Apesar de Lei, transexuais têm direitos negados em cartórios

Associação afirma que está recebendo denúncias de desserviço no processo de mudança de nome e sexo
Por Ana Cláudia Iamaciro, Mariana Meyer, Matheus Koga
O Supremo Tribunal Federal (STF) decidiu, em março deste ano, assegurar o direito dos transexuais de mudar o nome e sexo no registro civil sem precisar, necessariamente, ter realizado a cirurgia de redesignação sexual. No entanto, a Associação Nacional de Travestis e Transexuais (ANTRA) recebeu denúncias de descumprimento desta decisão em cartórios pelo Brasil. Em agosto, no Rio Grande do Sul, uma mãe transexual, que fez a transição após sua namorada engravidar, não pôde registrar seu filho no cartório – tendo que se registrar como “mãe socioafetiva”.
A questão da intolerância sofrida pelo grupo LGBTI+ no Brasil é amplamente discutida – o país lidera o ranking de mais assassinatos de transexuais no mundo (veja no mapa abaixo).
A deputada Maria do Rosário (PT) apresentou, em 2014, um projeto de lei contra a discriminação, preconceito, violência ou homicídio – considerando-os crimes de ódio. O projeto ainda prevê maior pena para a infração, que, atualmente, chega até, 6 anos de prisão. Porém, a maioria dos crimes contra transexuais não são registrados como crimes de ódio ou crimes por transfobia.
Para o diretor executivo da Organização Brasileira LGBTI, fundador e Secretário de Educação da Associação Brasileira de Gays, Lésbicas e Transgêneros (ABGLT), Toni Reis, é importante trabalhar na educação. “Nós temos pesquisas que 73% da nossa comunidade sobre LGBT fobia nas escolas, 60% se sente inseguro e 36% sofre violência física”, afirma o diretor.
Apesar da cirurgia de mudança de sexo não ser um requisito para a mudança de nome no registro civil, alguns cartórios solicitam laudos médicos para o prosseguimento – o que é considerado uma prática abusiva.
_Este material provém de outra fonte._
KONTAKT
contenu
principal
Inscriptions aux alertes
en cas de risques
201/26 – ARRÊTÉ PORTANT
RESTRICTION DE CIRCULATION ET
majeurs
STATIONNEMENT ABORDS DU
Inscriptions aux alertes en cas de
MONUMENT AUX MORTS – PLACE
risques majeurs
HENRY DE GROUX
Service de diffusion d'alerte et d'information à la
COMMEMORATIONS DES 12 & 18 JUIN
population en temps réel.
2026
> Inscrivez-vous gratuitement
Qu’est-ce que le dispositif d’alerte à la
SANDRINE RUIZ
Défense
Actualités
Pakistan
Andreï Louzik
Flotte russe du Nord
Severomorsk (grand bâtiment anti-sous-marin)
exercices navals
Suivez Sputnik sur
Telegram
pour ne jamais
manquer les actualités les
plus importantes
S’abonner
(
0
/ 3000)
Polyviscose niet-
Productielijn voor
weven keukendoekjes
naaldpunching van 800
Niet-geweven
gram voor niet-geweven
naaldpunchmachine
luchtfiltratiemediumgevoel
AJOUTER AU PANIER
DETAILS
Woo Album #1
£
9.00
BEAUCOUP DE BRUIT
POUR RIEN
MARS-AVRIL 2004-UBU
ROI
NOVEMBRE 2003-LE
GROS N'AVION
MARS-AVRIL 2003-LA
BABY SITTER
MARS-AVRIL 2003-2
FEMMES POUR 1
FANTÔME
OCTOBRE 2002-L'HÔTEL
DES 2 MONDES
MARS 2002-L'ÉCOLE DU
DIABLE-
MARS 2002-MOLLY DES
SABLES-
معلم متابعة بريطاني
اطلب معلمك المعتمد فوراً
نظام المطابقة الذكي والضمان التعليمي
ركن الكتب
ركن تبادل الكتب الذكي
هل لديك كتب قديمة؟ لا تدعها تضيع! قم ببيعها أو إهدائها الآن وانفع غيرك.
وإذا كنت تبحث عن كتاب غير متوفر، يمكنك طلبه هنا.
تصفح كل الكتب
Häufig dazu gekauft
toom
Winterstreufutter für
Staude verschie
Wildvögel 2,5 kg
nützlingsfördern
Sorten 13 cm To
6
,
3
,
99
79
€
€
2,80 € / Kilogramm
A ANTRA em parceria com o Instituto PRIOS de Políticas Públicas e Direitos Humanos criaram o projeto “Eu Existo”, que tem o objetivo de monitorar se a garantia do direito de alterar o registro civil está sendo cumprido, e da forma correta. A transexual e educadora social na Associação Transgrupo Marcela Prado, Sabrina Mab Taborda afirma que, apesar da decisão do STF ter trazido mais inserção dos transexuais na sociedade, houve dificuldades no processo. “De início, através da regulamentação, havia resistência por parte de alguns cartórios. E, como tudo no Brasil, quando o assunto é direitos das pessoas LGBTIs, é o movimento social que tem sempre de monitorar se está sendo cumprido ou não.”
O procedimento da redesignação sexual é feito gratuitamente pelo Sistema Único de Saúde (SUS) desde 2008, entretanto, pessoas que desejam realizar a operação correm o risco de esperar até 10 anos na fila e a cirurgia particular pode chegar a até R$100 mil, levando muitos brasileiros a recorrerem a países onde o procedimento seja mais barato. Nações como a Índia e a Tailândia não tem fila de espera para a realização da cirurgia e recebem, anualmente, cerca de 250 mil pacientes cada uma.
A invisibilidade dos transexuais foi objeto de estudo do psicólogo Pedro Sammarco, que constatou que, visando a realidade violenta do país, transexuais e travestis que chegam até os 30 anos de idade podem ser considerados sobreviventes. Victor Gouvea, que ainda passa pela transição, conta que já teve que sair correndo na rua por medo de violência. “O medo é diário, na verdade, porque as pessoas não entendem e não tentam entender. Não mudei meu nome formalmente ainda, e, tem gente – familiares, conhecidos, que insistem em me chamar pelo meu nome de nascença, mas não é mais meu nome. Só que não adianta falar.”
Em nota oficial, a Associação dos Notários e Registradores do Estado do Paraná (Anoreg) se posicionou em prol da causa transexual. Fernando Abreu Costa Júnior, assessor jurídico da instituição, disse: “O princípio da dignidade da pessoa humana é fundamento da República Federativa do Brasil e está insculpido no artigo 1º da Constituição Federal, portanto, a carta magna há que ser interpretada mercê desse princípio, e no condão de regulamentá-la a legislação infra-constitucional deve dar guarida à aplicação prática de tal princípio. A carteira de identidade (Lei nº 7.116/1983) sofreu alterações em 05/02/2018 quando da edição do Decreto Presidencial nº 9278, que dispôs que por requerimento do interessado poderá ser incluído no RG o nome social (Art. 8º,XI). Porém manteve a inconveniência da mantença do nome registral (ou seja, nome que consta dos registros e averbações constantes dos livros do registro civil de pessoas naturais).”